- Material for this exercise:
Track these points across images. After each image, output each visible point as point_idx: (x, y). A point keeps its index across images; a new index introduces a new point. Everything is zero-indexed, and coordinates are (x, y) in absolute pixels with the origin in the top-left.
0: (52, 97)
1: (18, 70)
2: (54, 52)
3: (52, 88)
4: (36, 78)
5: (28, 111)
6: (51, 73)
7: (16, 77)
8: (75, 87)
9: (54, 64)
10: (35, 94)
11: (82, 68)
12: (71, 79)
--
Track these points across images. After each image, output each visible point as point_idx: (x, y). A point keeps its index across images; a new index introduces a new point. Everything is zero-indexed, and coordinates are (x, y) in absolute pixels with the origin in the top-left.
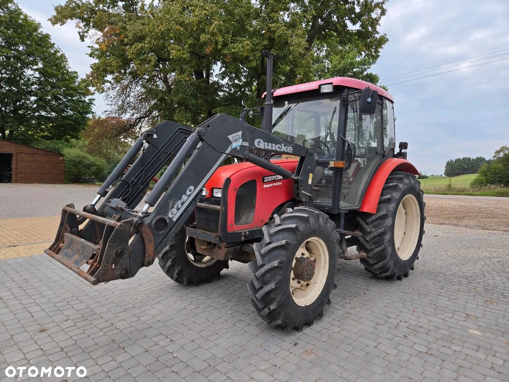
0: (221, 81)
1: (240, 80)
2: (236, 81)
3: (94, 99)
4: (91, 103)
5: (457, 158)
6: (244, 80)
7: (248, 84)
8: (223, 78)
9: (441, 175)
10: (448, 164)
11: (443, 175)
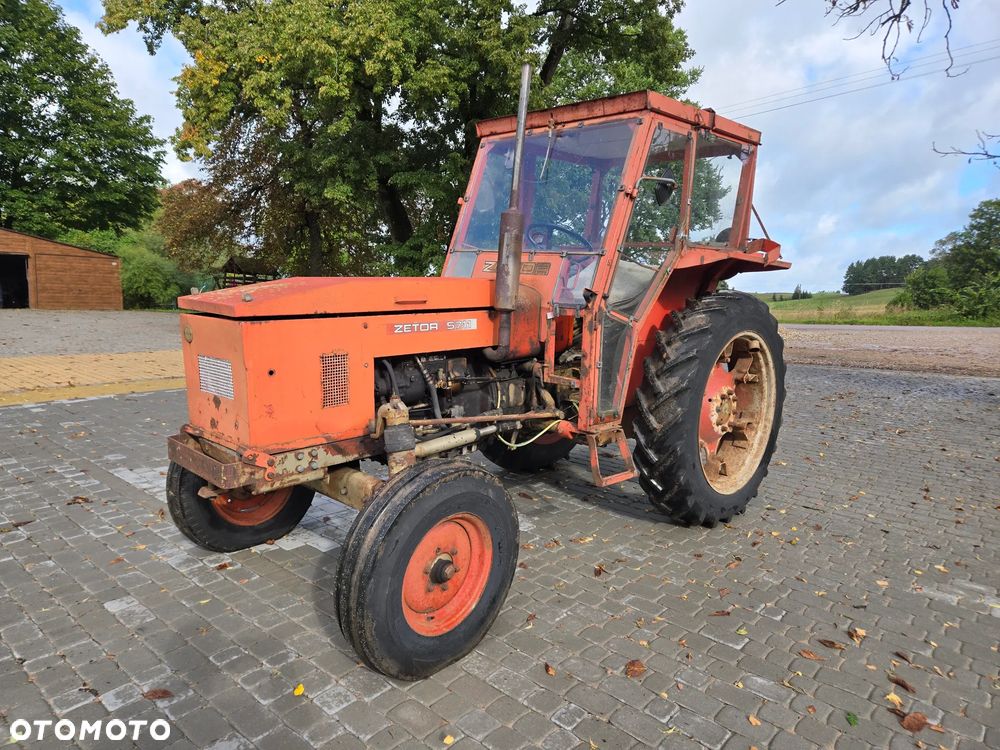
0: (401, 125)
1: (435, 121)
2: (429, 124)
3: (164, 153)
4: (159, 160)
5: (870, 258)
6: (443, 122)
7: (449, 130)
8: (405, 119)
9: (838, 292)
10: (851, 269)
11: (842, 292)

- Task: Could you repeat exactly the lines above from the line with "5: (28, 111)" up to and including the line with "12: (71, 79)", and only those?

- Output of the task:
5: (28, 111)
6: (51, 73)
7: (16, 77)
8: (75, 87)
9: (54, 64)
10: (35, 94)
11: (82, 68)
12: (71, 79)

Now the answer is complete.